* WRITTEN TASK *
Copy the rows below word for word, from the very first line through the line that contains "9 h 36 min 43 s", including that line.

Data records
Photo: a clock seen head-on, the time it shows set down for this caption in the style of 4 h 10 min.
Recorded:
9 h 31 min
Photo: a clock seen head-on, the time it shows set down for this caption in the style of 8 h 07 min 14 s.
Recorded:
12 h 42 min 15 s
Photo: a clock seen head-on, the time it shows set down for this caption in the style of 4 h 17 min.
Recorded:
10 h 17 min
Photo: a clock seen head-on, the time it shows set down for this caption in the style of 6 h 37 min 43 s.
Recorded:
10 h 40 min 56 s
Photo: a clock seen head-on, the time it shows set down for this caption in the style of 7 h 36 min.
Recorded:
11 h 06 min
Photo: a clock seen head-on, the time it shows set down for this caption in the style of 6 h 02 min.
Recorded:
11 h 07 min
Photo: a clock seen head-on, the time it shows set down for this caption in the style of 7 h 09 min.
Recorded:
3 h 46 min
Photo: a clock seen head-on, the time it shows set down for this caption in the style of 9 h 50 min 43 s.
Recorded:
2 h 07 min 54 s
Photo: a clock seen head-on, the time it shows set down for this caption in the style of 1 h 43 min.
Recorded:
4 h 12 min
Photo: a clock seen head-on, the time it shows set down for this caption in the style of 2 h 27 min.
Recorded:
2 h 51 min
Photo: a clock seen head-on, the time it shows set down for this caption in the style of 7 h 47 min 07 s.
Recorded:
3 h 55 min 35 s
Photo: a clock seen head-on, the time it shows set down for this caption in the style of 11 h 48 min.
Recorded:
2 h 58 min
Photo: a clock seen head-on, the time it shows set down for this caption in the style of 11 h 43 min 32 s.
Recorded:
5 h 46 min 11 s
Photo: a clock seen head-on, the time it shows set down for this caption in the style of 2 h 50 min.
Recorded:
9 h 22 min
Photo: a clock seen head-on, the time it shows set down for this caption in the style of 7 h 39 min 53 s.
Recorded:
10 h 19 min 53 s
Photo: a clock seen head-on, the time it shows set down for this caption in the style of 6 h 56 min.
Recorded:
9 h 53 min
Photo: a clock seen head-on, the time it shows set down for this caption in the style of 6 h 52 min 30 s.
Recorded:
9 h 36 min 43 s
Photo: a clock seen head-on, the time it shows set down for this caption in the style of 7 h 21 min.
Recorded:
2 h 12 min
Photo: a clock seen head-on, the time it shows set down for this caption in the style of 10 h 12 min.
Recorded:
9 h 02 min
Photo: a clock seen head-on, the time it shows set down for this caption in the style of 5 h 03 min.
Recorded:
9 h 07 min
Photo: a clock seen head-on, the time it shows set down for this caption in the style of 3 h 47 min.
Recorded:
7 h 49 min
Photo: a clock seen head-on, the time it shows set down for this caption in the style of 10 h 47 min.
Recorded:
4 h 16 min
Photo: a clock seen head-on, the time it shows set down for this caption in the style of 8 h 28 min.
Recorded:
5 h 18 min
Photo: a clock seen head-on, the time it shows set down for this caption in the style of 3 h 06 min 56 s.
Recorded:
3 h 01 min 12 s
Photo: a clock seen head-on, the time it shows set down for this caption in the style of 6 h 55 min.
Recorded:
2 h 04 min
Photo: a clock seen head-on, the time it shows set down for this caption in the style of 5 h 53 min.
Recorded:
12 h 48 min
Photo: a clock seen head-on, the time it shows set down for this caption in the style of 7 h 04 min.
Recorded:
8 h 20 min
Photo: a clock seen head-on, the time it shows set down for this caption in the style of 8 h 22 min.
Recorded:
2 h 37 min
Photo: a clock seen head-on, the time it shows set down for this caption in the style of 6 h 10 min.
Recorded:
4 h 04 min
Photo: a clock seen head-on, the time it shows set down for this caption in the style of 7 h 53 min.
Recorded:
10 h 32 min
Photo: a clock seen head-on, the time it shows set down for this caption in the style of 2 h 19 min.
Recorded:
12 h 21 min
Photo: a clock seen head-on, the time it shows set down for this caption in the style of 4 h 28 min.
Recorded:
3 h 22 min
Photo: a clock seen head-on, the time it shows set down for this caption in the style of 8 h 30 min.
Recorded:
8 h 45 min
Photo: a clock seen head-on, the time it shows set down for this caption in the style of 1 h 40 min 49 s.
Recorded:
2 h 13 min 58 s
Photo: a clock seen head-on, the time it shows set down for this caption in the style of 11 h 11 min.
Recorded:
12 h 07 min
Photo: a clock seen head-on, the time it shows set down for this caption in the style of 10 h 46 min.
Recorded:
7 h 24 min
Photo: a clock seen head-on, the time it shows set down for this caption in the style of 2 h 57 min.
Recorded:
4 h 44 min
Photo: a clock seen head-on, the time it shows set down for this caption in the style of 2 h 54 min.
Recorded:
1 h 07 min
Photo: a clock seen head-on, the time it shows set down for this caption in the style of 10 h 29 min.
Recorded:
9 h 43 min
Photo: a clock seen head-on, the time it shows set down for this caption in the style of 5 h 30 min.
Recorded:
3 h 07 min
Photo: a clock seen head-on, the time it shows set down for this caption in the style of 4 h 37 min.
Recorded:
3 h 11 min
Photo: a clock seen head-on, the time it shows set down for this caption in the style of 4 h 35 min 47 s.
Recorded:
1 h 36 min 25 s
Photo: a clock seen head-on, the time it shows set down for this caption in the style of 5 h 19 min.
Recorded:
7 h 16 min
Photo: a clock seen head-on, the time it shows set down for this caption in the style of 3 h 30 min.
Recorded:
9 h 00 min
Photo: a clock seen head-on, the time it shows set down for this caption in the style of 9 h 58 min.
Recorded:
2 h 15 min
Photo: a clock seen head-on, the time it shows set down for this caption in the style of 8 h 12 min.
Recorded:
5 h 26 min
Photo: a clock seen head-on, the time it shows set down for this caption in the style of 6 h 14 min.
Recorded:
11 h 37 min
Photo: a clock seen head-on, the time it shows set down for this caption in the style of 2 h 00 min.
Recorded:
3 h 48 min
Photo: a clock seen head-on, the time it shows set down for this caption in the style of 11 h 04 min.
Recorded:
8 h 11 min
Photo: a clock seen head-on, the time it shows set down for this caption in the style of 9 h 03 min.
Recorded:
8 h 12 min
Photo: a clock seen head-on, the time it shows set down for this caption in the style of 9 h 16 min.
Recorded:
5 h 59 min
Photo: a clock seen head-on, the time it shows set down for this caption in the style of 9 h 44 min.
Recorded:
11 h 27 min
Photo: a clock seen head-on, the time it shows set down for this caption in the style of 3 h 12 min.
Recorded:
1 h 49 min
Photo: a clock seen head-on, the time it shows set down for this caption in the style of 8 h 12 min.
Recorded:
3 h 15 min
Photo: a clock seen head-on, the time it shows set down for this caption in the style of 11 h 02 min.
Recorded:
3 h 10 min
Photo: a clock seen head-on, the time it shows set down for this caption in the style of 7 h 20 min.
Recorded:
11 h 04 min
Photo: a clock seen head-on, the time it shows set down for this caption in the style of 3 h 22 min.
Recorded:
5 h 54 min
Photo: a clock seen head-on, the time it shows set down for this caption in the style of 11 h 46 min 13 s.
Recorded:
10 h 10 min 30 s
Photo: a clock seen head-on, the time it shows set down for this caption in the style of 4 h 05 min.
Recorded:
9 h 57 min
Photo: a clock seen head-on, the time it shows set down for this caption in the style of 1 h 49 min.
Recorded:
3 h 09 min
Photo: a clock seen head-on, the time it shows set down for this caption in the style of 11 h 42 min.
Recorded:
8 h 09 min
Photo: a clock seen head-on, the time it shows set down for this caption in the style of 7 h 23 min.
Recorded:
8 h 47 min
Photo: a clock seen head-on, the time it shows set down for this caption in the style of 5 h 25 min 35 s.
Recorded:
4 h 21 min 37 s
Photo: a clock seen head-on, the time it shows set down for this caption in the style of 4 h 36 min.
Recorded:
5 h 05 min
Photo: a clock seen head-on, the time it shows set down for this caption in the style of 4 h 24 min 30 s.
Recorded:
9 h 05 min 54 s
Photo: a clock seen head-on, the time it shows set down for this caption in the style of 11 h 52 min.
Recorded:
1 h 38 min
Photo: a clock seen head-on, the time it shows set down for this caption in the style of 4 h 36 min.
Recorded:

* EXERCISE SOLUTION *
Photo: a clock seen head-on, the time it shows set down for this caption in the style of 4 h 10 min.
Recorded:
9 h 31 min
Photo: a clock seen head-on, the time it shows set down for this caption in the style of 8 h 07 min 14 s.
Recorded:
12 h 42 min 15 s
Photo: a clock seen head-on, the time it shows set down for this caption in the style of 4 h 17 min.
Recorded:
10 h 17 min
Photo: a clock seen head-on, the time it shows set down for this caption in the style of 6 h 37 min 43 s.
Recorded:
10 h 40 min 56 s
Photo: a clock seen head-on, the time it shows set down for this caption in the style of 7 h 36 min.
Recorded:
11 h 06 min
Photo: a clock seen head-on, the time it shows set down for this caption in the style of 6 h 02 min.
Recorded:
11 h 07 min
Photo: a clock seen head-on, the time it shows set down for this caption in the style of 7 h 09 min.
Recorded:
3 h 46 min
Photo: a clock seen head-on, the time it shows set down for this caption in the style of 9 h 50 min 43 s.
Recorded:
2 h 07 min 54 s
Photo: a clock seen head-on, the time it shows set down for this caption in the style of 1 h 43 min.
Recorded:
4 h 12 min
Photo: a clock seen head-on, the time it shows set down for this caption in the style of 2 h 27 min.
Recorded:
2 h 51 min
Photo: a clock seen head-on, the time it shows set down for this caption in the style of 7 h 47 min 07 s.
Recorded:
3 h 55 min 35 s
Photo: a clock seen head-on, the time it shows set down for this caption in the style of 11 h 48 min.
Recorded:
2 h 58 min
Photo: a clock seen head-on, the time it shows set down for this caption in the style of 11 h 43 min 32 s.
Recorded:
5 h 46 min 11 s
Photo: a clock seen head-on, the time it shows set down for this caption in the style of 2 h 50 min.
Recorded:
9 h 22 min
Photo: a clock seen head-on, the time it shows set down for this caption in the style of 7 h 39 min 53 s.
Recorded:
10 h 19 min 53 s
Photo: a clock seen head-on, the time it shows set down for this caption in the style of 6 h 56 min.
Recorded:
9 h 53 min
Photo: a clock seen head-on, the time it shows set down for this caption in the style of 6 h 52 min 30 s.
Recorded:
9 h 36 min 43 s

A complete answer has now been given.